The Vikings are coming!
 
By: Nick Attwood MA

"AD. 793. This year came dreadful fore-warnings over the land of the Northumbrians, terrifying the people most woefully: these were immense sheets of light rushing through the air, and whirlwinds, and fiery dragons flying across the firmament. These tremendous tokens were soon followed by a great famine: and not long after, on the sixth day before the ides of January in the same year, the harrowing inroads of heathen men made lamentable havoc in the church of God in Holy-island, by rapine and slaughter." Entry for the year 793 in the Anglo Saxon chronicle.

793 is predominantly used as the starting point of ‘viking’ history in British schools and colleges today; although it was not the first time that raiders from the seas had landed in Britain, it was their most significant visit in the eighth century.

Six years before Lindisfarne was raided the Anglo Saxon Chronicle’s records for A.D. 787. that "This year King Bertric took Edburga the daughter of Offa to wife. And in his days came first three ships of the Northmen from the land of robbers. The reve then rode thereto, and would drive them to the king's town; for he knew not what they were; and there was he slain. These were the first ships of the Danish men that sought the land of the English nation."

Undeniably barbaric and savage in its execution it never fails to capture the imagination. Thus 793 provided the perfect dramatic entrance into the fascinating history of the Viking empires and particularly their role in British history. Especially for school children the thought of such a sudden and brutal attack is fascinating, particularly when they come to see the priory and imagine just how powerful an impact that raid would have had on such a remote and peaceful community. Blood-thirsty warriors tearing up Christians and carrying prisoners off to their fierce-looking ships during daring raids are the ‘best bits’ about history lessons at school- the more blood the better it seems. The 793 raid on Lindisfarne should not however be confined to school curricula and treated as just another revision topic or reference point to be forgotten as soon as the exams are over. A terrible day for Lindisfarne it may have been, but nevertheless a very important one, and it also serves as an excellent introduction to a fascinating people and their ‘period’ in European history.
The raid on Lindisfarne took place at a time when things could not have been worse according to the Anglo Saxon chronicle. One might ask then, why was everything so nasty in Northumbria at the end of the eighth century? The explanation seemed to be, simply, that the Northumbrians brought it upon themselves. One of the champions of this particular point of view was the scholar Alcuin - In a letter to the bishop Higbald of Lindisfarne not long after the attack he writes:

"Either this is the beginning of greater tribulation, or else the sins of the inhabitants have called it upon them. Truly it has not happened by chance, but it is a sign that it was well merited by someone. But now, you who are left, stand manfully, fight bravely, defend the camp of God."

Alcuin (735-804) is relied on heavily as a source for the late eighth century. He was hand-picked to serve as an advisor to the emperor Charlemagne and invited to act as head of his palace school having established a reputation as being one of Europe’s primary scholars. Alcuin was perfectly placed to observe the unfolding of the later eighth century and was a contemporary source for the early stages of a "Viking age."

## LIST OF TASKS
**1)** Rewrite the article on the Lindisfarne raid from "793 is predominantly" up to and including "the eighth century.", putting "commonly" in place of "predominantly".
**2)** Leaving out the byline, list every individual person named in the article on the Lindisfarne raid.

## ENTRIES SUPPLIED
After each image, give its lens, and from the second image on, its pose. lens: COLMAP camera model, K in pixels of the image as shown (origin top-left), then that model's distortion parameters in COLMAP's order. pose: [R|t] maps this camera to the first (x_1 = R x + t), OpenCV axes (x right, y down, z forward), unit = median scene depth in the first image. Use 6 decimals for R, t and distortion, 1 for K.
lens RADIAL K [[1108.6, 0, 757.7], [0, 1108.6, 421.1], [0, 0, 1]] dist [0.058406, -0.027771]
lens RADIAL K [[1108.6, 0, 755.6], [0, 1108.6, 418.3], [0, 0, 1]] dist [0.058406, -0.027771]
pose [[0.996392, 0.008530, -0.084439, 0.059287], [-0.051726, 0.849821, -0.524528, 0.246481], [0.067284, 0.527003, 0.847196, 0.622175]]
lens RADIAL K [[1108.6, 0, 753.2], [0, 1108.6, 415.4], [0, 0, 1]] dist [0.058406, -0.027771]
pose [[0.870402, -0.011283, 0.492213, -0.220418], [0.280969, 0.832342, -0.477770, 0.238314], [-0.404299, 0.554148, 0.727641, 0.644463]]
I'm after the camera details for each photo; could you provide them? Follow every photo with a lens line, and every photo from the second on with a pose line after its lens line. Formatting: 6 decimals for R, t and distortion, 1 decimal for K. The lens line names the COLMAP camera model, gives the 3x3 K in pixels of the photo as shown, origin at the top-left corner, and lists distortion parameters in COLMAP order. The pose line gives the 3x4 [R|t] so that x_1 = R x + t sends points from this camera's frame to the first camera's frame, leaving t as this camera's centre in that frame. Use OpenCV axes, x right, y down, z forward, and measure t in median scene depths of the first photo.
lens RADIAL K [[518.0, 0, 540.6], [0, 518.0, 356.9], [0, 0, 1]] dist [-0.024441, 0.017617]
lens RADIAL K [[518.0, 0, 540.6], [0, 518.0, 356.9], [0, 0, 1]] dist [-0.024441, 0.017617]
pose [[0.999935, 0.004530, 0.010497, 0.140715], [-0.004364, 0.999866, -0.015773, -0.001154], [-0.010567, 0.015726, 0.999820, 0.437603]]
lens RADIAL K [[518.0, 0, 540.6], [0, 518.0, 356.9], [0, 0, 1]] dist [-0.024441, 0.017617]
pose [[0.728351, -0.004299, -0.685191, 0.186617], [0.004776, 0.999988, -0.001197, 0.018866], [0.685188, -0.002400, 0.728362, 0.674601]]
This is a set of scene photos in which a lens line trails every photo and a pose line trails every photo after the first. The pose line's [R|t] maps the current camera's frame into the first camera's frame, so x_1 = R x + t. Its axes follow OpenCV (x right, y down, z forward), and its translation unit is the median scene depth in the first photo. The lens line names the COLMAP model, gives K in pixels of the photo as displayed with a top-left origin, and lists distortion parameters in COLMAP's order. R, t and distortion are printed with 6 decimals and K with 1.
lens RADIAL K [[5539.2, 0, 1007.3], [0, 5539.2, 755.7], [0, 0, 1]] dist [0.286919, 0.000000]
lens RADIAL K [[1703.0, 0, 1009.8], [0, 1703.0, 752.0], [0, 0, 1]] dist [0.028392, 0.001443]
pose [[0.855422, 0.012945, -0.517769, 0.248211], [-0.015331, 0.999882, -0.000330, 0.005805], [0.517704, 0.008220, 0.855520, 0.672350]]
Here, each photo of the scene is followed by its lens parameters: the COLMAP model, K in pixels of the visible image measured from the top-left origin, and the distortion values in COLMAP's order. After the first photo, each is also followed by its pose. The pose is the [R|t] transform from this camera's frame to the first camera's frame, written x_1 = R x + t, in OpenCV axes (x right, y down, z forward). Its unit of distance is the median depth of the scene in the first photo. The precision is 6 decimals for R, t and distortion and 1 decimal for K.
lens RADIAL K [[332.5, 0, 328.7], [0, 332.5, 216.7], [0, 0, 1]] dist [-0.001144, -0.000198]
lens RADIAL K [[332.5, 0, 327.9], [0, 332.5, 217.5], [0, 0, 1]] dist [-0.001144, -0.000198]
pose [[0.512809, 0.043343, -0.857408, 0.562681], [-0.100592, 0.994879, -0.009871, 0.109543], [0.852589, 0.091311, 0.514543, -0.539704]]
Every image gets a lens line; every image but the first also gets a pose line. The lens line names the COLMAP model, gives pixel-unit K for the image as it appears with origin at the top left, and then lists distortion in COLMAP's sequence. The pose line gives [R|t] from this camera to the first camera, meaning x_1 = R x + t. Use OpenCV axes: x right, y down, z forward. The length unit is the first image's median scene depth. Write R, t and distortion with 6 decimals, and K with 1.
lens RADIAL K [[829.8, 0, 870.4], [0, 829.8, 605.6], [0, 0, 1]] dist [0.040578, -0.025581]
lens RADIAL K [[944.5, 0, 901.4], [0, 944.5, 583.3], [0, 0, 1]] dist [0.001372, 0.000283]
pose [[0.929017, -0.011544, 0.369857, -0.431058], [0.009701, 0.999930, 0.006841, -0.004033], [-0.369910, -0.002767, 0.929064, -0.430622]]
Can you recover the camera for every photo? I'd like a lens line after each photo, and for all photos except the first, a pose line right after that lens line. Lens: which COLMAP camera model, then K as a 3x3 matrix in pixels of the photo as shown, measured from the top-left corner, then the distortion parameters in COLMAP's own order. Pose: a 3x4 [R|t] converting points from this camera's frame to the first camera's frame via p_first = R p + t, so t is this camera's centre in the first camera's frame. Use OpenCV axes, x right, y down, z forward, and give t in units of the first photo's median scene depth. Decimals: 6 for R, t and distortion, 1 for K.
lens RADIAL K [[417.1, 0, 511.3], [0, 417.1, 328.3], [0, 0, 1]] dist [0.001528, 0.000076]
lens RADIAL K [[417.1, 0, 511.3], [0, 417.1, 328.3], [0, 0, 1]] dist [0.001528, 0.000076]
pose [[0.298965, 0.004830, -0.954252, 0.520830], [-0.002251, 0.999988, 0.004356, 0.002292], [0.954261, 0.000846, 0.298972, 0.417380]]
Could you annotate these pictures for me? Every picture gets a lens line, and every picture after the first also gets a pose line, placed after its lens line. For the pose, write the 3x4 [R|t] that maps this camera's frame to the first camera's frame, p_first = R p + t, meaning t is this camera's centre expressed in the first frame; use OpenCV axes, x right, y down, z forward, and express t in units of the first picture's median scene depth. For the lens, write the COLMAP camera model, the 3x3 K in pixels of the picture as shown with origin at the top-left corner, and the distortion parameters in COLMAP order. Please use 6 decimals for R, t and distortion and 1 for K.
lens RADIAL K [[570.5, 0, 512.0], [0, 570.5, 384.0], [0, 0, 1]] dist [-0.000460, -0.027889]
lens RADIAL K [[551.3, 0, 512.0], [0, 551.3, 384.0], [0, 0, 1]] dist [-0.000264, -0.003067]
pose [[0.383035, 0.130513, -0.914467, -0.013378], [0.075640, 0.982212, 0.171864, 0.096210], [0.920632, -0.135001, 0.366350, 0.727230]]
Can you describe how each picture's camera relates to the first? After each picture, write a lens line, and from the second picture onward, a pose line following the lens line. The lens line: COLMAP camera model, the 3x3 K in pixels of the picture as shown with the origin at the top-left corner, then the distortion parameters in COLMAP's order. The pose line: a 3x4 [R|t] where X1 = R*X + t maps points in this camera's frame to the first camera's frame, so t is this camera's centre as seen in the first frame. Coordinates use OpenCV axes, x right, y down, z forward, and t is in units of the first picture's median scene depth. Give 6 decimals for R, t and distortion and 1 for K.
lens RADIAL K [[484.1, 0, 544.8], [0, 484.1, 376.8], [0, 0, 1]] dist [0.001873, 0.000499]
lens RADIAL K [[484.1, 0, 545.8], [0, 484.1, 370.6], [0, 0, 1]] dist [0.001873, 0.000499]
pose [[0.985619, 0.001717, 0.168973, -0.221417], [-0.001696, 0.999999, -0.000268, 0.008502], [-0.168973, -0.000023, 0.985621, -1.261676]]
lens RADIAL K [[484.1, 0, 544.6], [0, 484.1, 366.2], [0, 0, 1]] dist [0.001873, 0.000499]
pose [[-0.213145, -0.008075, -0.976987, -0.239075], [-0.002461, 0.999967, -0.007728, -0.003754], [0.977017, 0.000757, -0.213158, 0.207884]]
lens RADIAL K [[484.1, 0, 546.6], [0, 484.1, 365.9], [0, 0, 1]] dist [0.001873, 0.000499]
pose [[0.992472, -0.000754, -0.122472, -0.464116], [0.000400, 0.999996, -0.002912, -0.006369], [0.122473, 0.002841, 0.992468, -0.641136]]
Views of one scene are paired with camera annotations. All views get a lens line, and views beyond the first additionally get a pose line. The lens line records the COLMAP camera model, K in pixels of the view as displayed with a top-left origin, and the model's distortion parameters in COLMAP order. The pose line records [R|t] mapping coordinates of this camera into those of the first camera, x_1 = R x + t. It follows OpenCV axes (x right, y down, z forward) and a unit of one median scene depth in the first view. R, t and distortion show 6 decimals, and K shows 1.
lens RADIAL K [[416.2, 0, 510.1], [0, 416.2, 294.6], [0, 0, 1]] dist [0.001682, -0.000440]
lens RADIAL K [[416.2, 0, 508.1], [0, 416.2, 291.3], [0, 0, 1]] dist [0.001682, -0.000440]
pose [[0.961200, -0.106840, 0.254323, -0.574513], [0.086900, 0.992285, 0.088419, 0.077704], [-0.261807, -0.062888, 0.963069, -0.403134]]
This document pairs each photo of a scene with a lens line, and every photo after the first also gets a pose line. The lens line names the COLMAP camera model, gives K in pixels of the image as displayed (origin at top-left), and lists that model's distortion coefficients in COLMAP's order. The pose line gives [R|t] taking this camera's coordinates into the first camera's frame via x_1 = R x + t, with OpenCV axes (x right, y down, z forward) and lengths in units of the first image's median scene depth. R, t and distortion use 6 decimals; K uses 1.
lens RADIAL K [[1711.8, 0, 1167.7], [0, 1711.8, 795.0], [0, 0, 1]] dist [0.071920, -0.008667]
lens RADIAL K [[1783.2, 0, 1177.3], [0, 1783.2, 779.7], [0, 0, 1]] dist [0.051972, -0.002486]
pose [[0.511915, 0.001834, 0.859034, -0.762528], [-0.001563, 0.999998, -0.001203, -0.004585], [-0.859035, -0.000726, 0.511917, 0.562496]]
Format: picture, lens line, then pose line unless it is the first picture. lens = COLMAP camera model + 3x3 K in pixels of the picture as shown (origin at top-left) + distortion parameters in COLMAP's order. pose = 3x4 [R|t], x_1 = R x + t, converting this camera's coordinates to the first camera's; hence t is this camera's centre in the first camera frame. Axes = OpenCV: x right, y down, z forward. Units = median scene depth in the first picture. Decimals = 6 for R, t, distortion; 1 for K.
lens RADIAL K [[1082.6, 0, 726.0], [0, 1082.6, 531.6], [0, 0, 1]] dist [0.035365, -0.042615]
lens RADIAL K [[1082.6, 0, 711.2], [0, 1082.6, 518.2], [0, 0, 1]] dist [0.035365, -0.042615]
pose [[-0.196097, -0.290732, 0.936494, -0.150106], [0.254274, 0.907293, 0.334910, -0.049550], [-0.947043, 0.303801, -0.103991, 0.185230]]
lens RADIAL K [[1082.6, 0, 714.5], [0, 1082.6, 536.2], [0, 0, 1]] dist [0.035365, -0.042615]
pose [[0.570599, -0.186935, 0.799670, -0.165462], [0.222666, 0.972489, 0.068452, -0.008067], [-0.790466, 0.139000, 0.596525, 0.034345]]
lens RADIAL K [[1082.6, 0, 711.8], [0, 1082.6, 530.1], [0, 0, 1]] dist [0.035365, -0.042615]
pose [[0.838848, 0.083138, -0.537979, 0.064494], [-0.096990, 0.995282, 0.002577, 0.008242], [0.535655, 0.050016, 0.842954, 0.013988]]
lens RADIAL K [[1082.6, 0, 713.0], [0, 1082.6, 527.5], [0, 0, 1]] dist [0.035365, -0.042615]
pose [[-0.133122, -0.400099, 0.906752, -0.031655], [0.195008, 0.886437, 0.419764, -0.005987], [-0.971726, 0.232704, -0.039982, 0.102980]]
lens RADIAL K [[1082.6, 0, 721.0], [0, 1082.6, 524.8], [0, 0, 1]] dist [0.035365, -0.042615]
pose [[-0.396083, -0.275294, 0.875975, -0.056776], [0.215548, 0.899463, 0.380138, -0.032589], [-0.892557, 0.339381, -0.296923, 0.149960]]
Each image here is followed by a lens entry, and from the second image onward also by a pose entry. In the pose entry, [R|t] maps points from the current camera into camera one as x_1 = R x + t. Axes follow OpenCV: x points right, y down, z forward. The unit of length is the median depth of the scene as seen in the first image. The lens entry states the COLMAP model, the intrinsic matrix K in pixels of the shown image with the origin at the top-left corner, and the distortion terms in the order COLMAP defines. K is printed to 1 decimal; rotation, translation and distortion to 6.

## PROBLEM SOLUTIONS
**1)**
793 is commonly used as the starting point of ‘viking’ history in British schools and colleges today; although it was not the first time that raiders from the seas had landed in Britain, it was their most significant visit in the eighth century.

**2)** King Bertric, Edburga, Offa, Alcuin, Higbald, Charlemagne